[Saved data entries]
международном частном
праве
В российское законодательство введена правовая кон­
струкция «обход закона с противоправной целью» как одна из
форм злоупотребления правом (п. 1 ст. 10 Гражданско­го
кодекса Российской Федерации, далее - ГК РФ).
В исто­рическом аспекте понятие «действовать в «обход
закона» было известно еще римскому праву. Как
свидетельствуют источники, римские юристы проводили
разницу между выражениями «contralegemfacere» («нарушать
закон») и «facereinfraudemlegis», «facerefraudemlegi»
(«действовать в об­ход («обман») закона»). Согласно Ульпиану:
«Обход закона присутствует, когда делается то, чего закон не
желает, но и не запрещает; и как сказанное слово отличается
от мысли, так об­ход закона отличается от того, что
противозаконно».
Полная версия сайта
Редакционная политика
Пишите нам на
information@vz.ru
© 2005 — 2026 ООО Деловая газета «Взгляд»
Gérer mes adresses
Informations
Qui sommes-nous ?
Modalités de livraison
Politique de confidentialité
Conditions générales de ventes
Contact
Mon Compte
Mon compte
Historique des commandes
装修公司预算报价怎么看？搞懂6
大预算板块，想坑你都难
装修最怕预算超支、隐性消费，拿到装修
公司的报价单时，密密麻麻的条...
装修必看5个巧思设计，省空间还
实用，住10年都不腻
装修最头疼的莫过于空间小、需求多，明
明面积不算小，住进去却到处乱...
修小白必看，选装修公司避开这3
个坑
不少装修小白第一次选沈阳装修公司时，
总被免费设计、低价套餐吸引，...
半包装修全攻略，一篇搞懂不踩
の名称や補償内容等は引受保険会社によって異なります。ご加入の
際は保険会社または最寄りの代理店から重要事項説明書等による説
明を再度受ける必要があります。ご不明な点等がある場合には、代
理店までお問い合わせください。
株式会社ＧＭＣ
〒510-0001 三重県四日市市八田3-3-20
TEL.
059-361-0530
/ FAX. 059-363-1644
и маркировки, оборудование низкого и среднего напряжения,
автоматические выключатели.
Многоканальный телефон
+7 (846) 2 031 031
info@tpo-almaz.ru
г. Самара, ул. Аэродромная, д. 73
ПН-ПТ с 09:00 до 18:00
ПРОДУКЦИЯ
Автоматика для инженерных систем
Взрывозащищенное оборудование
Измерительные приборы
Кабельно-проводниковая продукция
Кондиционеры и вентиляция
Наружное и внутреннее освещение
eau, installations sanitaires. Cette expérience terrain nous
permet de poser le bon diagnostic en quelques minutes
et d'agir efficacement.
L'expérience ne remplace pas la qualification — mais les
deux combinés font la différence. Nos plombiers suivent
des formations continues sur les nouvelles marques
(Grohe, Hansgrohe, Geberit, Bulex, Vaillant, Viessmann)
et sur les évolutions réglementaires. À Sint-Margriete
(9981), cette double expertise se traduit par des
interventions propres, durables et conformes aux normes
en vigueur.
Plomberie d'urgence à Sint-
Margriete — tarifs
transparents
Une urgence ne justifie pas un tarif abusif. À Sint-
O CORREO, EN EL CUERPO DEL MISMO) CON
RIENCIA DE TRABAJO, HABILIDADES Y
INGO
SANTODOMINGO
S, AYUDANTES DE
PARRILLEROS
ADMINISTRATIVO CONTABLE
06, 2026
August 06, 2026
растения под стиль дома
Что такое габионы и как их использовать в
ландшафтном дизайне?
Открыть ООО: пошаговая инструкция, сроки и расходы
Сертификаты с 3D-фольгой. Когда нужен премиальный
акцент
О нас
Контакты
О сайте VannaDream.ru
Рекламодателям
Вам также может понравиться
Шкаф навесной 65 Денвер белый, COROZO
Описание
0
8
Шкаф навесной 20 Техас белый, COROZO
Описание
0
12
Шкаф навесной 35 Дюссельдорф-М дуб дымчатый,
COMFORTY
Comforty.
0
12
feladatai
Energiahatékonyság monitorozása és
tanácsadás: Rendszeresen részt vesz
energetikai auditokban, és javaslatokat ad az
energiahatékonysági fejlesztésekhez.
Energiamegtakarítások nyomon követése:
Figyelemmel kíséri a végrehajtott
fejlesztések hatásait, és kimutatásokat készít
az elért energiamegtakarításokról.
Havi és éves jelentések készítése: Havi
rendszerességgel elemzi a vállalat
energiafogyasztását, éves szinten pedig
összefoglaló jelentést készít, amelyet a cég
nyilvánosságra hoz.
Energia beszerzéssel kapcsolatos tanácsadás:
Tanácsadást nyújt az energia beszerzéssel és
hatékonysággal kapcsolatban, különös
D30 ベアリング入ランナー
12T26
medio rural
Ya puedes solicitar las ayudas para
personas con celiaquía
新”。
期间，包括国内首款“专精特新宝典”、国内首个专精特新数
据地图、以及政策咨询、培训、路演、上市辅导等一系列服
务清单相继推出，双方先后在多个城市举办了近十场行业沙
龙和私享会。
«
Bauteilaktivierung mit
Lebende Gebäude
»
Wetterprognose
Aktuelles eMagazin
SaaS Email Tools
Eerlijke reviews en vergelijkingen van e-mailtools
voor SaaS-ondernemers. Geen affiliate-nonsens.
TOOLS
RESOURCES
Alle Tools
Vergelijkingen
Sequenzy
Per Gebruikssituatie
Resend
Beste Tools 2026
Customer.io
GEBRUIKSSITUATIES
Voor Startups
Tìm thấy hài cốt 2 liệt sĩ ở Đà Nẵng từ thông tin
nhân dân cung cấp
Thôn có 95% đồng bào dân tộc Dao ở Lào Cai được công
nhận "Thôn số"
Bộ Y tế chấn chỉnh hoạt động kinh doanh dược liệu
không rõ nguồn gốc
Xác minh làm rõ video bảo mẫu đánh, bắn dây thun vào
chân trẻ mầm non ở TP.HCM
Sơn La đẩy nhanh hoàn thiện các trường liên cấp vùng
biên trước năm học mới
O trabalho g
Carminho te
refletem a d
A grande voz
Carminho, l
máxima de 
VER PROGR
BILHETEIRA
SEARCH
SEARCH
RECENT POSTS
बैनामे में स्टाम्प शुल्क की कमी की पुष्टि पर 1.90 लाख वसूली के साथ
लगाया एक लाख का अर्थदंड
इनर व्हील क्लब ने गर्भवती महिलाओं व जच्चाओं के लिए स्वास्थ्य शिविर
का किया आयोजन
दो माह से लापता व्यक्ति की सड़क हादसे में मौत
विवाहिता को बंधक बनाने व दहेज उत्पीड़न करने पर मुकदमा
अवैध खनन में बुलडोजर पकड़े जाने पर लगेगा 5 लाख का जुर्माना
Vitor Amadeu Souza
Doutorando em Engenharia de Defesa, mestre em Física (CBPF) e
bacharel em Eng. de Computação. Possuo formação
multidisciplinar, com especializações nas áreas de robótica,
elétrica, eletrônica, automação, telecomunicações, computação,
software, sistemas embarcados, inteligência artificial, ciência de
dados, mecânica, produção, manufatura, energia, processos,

> **What you need to do**: Across all the records, find the lines containing the word "COROZO" and reproduce each one.

> **Response to this exercise**:
Шкаф навесной 65 Денвер белый, COROZO
Шкаф навесной 20 Техас белый, COROZO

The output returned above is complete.